Why your model made that prediction: SHAP in production

A risk team at a mid-size lender shipped a gradient-boosted model for loan approvals. It beat their old scorecard on every metric they cared about. Then a regulator asked a simple question: when you deny someone, why? Not “the model said no” — the specific principal reasons, in plain English, within thirty days, as the Equal Credit Opportunity Act has required since 1974.

They reached for SHAP, generated reason codes, and felt safe. Six months later an internal audit found that the third-ranked reason on a chunk of denials was a feature the deployed model barely used — its credit went to a correlated cousin under the explainer mode someone had picked without thinking about it. The reasons were defensible-looking. They were also, for those applicants, not quite true.

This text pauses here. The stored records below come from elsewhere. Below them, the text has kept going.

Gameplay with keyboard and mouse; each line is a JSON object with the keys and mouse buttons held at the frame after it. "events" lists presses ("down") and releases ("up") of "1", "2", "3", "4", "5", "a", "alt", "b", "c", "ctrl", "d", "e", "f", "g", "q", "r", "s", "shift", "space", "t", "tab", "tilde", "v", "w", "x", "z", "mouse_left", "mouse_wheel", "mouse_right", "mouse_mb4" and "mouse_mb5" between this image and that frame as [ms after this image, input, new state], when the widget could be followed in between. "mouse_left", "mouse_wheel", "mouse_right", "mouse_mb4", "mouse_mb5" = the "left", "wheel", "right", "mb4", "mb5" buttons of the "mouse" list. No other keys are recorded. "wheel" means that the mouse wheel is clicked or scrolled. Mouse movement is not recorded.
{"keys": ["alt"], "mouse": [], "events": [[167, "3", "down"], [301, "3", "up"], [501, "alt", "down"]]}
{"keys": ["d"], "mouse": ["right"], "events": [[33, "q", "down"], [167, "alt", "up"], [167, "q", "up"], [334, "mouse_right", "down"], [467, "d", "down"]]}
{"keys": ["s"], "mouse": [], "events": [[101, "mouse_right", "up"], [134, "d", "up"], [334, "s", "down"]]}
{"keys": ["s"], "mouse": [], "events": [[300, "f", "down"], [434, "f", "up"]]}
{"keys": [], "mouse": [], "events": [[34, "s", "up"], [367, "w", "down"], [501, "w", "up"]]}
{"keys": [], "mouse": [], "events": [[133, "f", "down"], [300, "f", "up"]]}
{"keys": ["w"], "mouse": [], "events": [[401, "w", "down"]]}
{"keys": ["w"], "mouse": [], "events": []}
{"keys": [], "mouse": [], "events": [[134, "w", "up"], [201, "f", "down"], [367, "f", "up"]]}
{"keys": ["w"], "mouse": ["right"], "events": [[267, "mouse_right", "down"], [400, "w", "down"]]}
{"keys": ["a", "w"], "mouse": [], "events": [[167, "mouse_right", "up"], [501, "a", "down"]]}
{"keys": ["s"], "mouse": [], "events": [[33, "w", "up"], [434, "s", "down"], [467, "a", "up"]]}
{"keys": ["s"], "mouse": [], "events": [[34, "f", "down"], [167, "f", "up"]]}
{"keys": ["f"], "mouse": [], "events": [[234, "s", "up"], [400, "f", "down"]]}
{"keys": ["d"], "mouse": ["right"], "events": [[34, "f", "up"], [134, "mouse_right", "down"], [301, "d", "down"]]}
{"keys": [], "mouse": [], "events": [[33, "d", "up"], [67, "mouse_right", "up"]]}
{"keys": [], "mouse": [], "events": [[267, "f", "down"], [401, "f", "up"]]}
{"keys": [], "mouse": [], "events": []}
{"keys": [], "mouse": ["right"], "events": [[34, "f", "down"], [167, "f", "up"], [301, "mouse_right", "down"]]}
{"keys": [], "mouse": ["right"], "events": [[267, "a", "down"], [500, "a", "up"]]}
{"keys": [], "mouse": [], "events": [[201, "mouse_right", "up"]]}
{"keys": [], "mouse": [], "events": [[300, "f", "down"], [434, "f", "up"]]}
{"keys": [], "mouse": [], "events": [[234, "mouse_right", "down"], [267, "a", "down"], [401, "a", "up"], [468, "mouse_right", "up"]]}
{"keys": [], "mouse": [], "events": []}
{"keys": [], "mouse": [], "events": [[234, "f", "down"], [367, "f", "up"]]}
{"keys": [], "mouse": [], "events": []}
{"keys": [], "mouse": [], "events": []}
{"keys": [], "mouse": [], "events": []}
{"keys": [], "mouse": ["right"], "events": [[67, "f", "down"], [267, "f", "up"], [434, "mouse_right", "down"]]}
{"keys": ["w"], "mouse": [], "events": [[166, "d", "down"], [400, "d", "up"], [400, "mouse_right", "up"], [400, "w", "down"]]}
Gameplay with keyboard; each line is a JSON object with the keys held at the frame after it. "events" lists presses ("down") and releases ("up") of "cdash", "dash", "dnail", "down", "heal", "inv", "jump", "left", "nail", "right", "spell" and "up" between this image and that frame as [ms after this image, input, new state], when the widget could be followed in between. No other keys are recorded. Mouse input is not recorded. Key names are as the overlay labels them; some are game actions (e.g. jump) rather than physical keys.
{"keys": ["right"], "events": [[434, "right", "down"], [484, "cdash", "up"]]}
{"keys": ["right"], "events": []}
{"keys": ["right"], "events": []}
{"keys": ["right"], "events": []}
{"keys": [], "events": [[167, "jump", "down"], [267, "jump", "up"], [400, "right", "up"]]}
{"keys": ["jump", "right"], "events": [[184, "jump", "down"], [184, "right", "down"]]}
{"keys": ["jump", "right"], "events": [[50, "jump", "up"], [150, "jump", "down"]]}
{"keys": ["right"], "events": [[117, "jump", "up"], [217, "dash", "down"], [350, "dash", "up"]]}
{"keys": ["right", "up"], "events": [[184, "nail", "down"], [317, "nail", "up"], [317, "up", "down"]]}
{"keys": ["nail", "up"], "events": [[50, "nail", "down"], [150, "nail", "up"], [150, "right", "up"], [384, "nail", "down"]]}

This is the SHAP trap in miniature. The library is extraordinary — shap/shap sits around 25.5k GitHub stars and ships something like 15 million downloads a month — and the math underneath it is some of the cleanest in all of machine learning. That is exactly what makes it dangerous. SHAP gives you a number with a guarantee, and a number with a guarantee feels like truth. Most of the time it is answering a narrower question than the one you think you asked.

This is a field guide to that gap.

What Shapley values actually compute

The idea predates machine learning by half a century. Lloyd Shapley, working in cooperative game theory in 1953, asked: when a coalition of players produces some total payout, what is each player’s fair share? His answer — the Shapley value — is the average marginal contribution of a player across every possible order in which the coalition could have formed. It is the unique allocation satisfying a short list of fairness axioms, and it won him a share of the 2012 Nobel in economics.

Scott Lundberg and Su-In Lee’s contribution, in A Unified Approach to Interpreting Model Predictions at NIPS 2017, was to cast model explanation as exactly this game. The “players” are your features. The “payout” is the model’s prediction for one row. Each feature’s SHAP value is its fair share of the credit for pushing that prediction away from a baseline. The paper proved their formulation is the only additive feature-attribution method satisfying local accuracy, missingness, and consistency — and showed that LIME, DeepLIFT, and layer-wise relevance propagation were all approximations of it. That unification is why SHAP ate the field; the paper now has tens of thousands of citations.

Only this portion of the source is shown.